After two and a half years of oil prices gradually rising, they fell sharply in the final quarter of last year.

Some short-term bumps have occurred, such as last night when investors realised storm season was beginning in the Gulf of Mexico and the odd tweet or leak by the Trump administration stating a trade deal with China was close.

But oil prices remain low by the standards of 2016-18. Furthermore, the US has taken the mantle as the world’s largest oil producer as infighting occurs among OPEC members.

America is producing 11 million barrels of crude oil. Not only is that figure a record for the US, but according to BP the annual increase is a record for any country in any year.

We’re not family…

Saudi Arabia left the last OPEC meeting a fortnight ago with a private production deal negotiated with Russia. Russia are not a formal member, they’re just an ‘observer’ but the fact that Saudi Arabia seem a world apart from its own fellow members caused Iran to panic.

Iran’s oil minister, Bijan Zanganeh, said at the latest meeting OPEC was on the verge of death.

Additionally the kingdom has taken steps to attract foreign investment and wanted to list its state-owned company Aramco.

In the past OPEC production cuts were a significant influencer on oil prices. President Donald Trump has long been a critic of OPEC well before he reached the White House.

https://twitter.com/realDonaldTrump/status/274246584663945216

How times have changed, because now OPEC has far less power on oil prices. Even if Saudi Arabia ‘went at it alone’.

Stockhead spoke with National Australia Bank (ASX:NAB) chief economist Alan Oster. He attributed Iranian comments to geopolitical tensions between Iran and Saudi Arabia.

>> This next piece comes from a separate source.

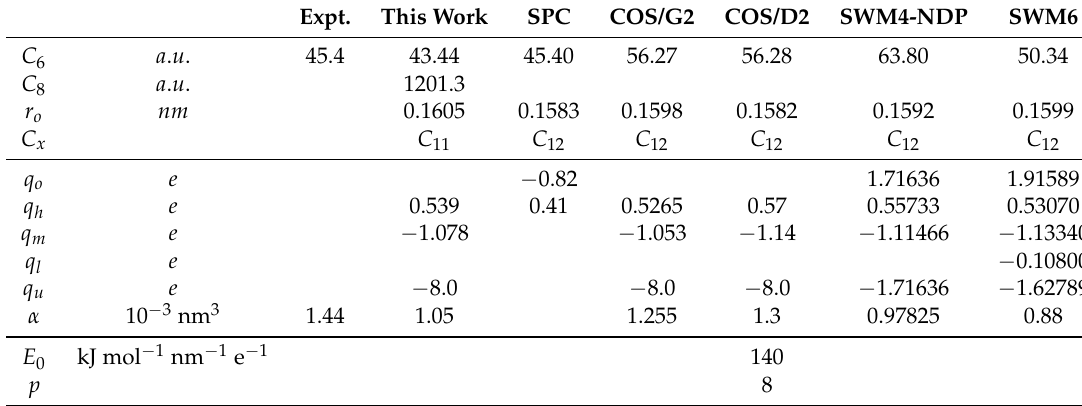
Table 1. Force-field parameters for dispersion and electrostatic interactions. Values obtained in this work are listed together with values used in SPC and in other charge-on-spring (COS) and Drude-oscillator (DO) water models. As the form of the van der Waals potential energy function used here is different from the other models (by means of inclusion of a C 8 and C 11 term in this work), the functional form of the repulsive term is listed as C x . Van der Waals parameters are listed using homo-dimer dispersion parameters and repulsion is listed in terms of a van der Waals radius r o . Electrostatic parameters are listed for the atomic site of the oxygen ( q o ), the atomic site of the hydrogen ( q h ), the offsite position ( q m ), oxygen lone pairs ( q l ) and the charge on the COS particle ( q u ). Damping power ( p ) and the damping field strength ( E 0 ) are only used in the COS/D2 model. All water models (except SPC) include a single polarizable site; therefore, a molecular polarizability ( α ) is listed. Note that for charge assignments the values listed are the charges as written in the topology; GROMOS-style force fields (This work, SPC, COS) assign internally an effective charge of q i - q COS for a polarizable site, to balance out the introduction of a large COS charge. Reference values for C 6 and α were taken from Refs. [64,68], respectively. Values for SWM4-NDP and SWM6 DO water models were taken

“Saudi Arabians are the biggest producer and they have the largest numbers, they can do it at $US15 per barrel,” he said. “They [Iran] want to keep all their mates onboard because they could lose their monopoly.”

Clearly OPEC has lost its power but is not (yet) dead.

Oil prices: Medium term gain

NAB released its commodity forecasts earlier this week and the banks sees a slight recovery over the next year.

Picture: NAB

“That’s fundamentally what you get through trade wars. So its short-term political risk and [the market reaching] equilibrium,” Oster told Stockhead.

He believes OPEC will continue with production cuts and implicitly they will be significant enough to have the influence OPEC cuts used to have on the global market.